Coincidentally all the Notices to Appear announced in the court that day in Oakdale only listed entry dates if they were more recent than ten years; for the majority the date was simply "unknown" and the adjudicator who presided did nothing to ascertain the approximate range of the pro se respondents' entry into the United States much less explain the possibility of relief. (My inference was that if people had been here more than ten years the ICE agents simply omitted this information and the respondents, who had no understanding of what was going on, would not object when the NTA information was reviewed.)

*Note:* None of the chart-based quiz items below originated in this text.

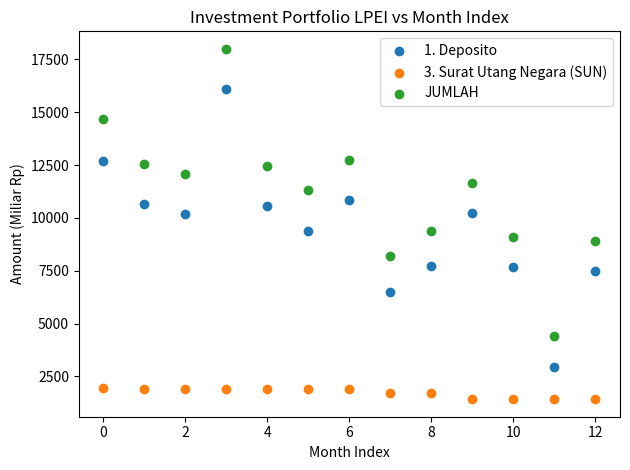

Across all data points, what is the range of Y values (max minus min)?

16579.2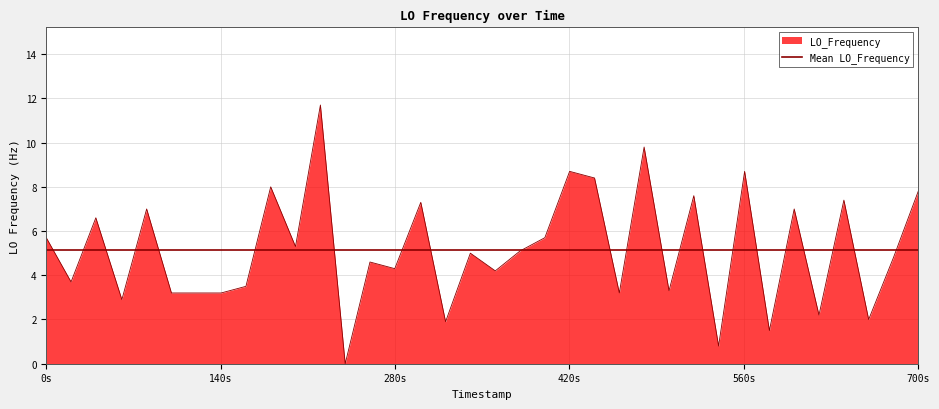

List the labels in order of value, smallest first.

1460066655.2, 1460066955.0, 1460066995.8, 1460066735.8, 1460067075.5, 1460067035.6, 1460066475.9, 1460066515.7, 1460066535.6, 1460066555.6, 1460066875.3, 1460066915.2, 1460066575.5, 1460066435.1, 1460066775.7, 1460066695.0, 1460066675.1, 1460067095.4, 1460066755.7, 1460066795.6, 1460066615.3, 1460066415.2, 1460066815.5, 1460066455.0, 1460066495.8, 1460067015.7, 1460066715.9, 1460067055.6, 1460066935.1, 1460067115.3, 1460066595.4, 1460066855.4, 1460066835.4, 1460066975.9, 1460066895.2, 1460066635.3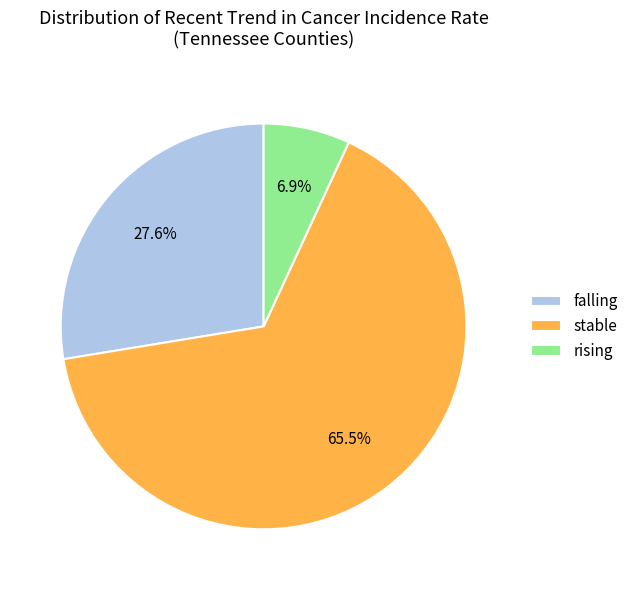

What is the ratio of the value at rising to the value at stable?

0.1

If Mr. Lynch wants to make good on his assurances to Mr. Castillo, then he might want to investigate the ICE agents who deported Ms. Turner for false imprisonment and kidnapping, as well as the possibility of travel document fraud -- how does Ms. Turner make it into Colombia without a passport or any identifying information she is from there, including speaking Spanish?

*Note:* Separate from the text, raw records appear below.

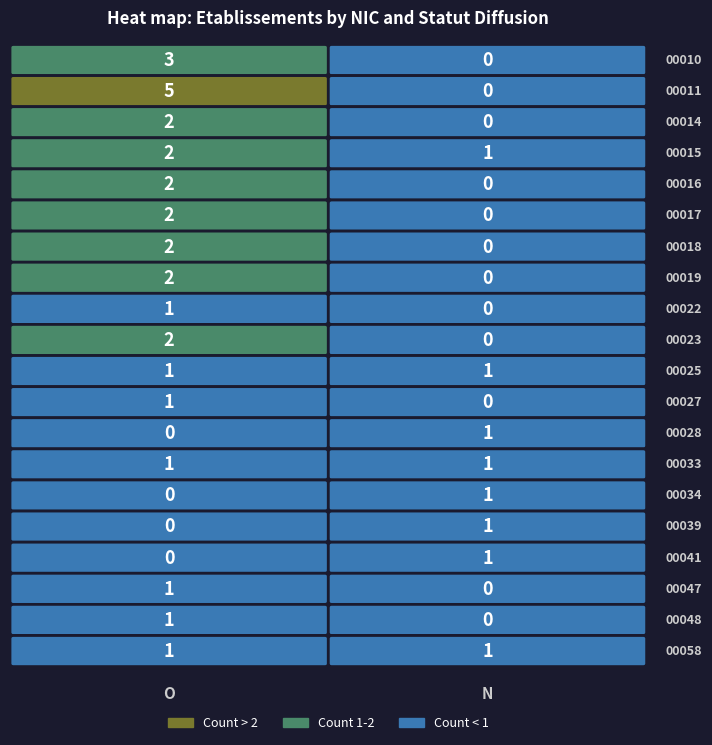

Reading left to right, list all the values displayed in this chart.

00010: 3	0
00011: 5	0
00014: 2	0
00015: 2	1
00016: 2	0
00017: 2	0
00018: 2	0
00019: 2	0
00022: 1	0
00023: 2	0
00025: 1	1
00027: 1	0
00028: 0	1
00033: 1	1
00034: 0	1
00039: 0	1
00041: 0	1
00047: 1	0
00048: 1	0
00058: 1	1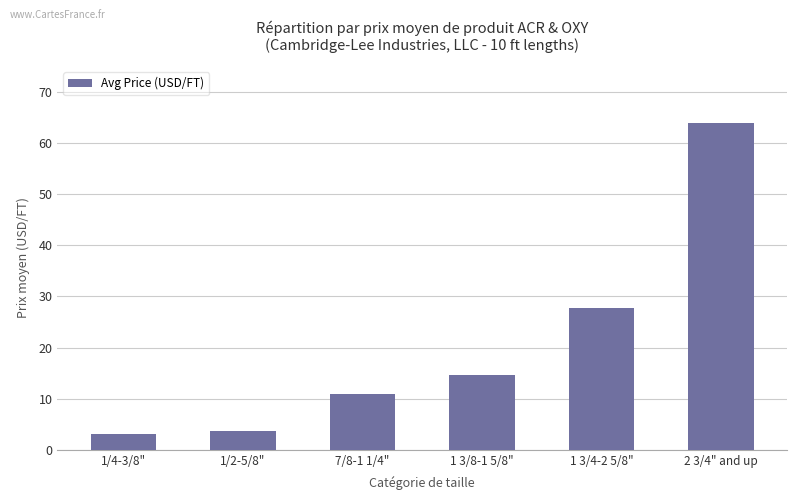

What is the smallest value displayed?

3.1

For "U.S. Government Unlawfully Detaining and Deporting U.S. Citizens as Aliens," Virginia Journal of Social Policy and the Law, please go here (115 pp).

UPDATE January 6, 2012: My interview today on "Democracy Now" on the subject of Ms. Turner's deportation and that of other U.S. citizens.

Tuesday, January 3, 2012

EOIR Fails to File Change of Its Own Chicago Address With Itself

The EOIR issued an official announcement on December 1, 2011 indicating a move on December 7. but it never bothered to change its own web page to reflect this.


The above is a screen shot from the court listings on the Executive Office of Immigration Review web page for January 3, 2012, almost one month after the courts moved to...


Well, it's sort of the correct address. The EOIR announcement does not explain the complicated scheduling for the detained dockets. Most of these hearings will be moved to the Van Buren address but some individual hearings for the detained docket heard by Eliza Klein will continue to be held at the old address at 536 Clark Street, something that the EOIR has not publicized.

The point of pointing this out is not simply to provide accurate information to people doing google searches or to embarrass the EOIR, which has not updated its webpage since November, 2011, despite a federal regulation requiring the immediate posting of accurate agency information. In addition, it is to highlight how easy it is for people to disseminate inaccurate addresses without this being evidence of fraud or deceit. If a respondent does not file a change of address form within five days of moving, the result could be enforcement of a deportation order in absentia.

The fact that the federal government cannot maintain its own accurate address with itself suggests that deporting people who fail to do this is, well, a bit kooky.

Perhaps the EOIR told respondents where to show up? Maybe, but not according to the pro se respondents who appeared in the court hearings I attended today. They had run the 8+ long blocks from the old EOIR address in 20 degree weather, a fact that came out when the immigration judge asked a master calendar group to make sure to keep the court posted on any change of address. One guy said he received the notice about the hearing today but it had given a different address. When the IJ said the court had mailed out 17,000 announcements of their new location, the response from the five men was that they never received it and one asked what he should do in case the court moves again before his next hearing. (The IJ said she would make a note of the problem and was quite understanding of their plight.)

Also due to the move, the ICE attorney didn't have most of the files, repeatedly responding to inquiries from the IJ by stating that the office was in chaos. Not that the immigration attorneys were much better.

The IJ showed patience with the ICE attorney and the respondents' attorneys -- many of whom also were unprepared -- and simply pushed things back. (In one case it was because the attorney of record was in jail.) The calendar is so clogged up that cases were moved into late 2013 and even 2014, the delays perhaps not that different from ICE using its discretion to close the cases, a procedure that was not implemented once today, even though most of the respondents lacked any criminal records and many had entered legally and were pursuing adjustments of their status through Citizenship and Immigration Services.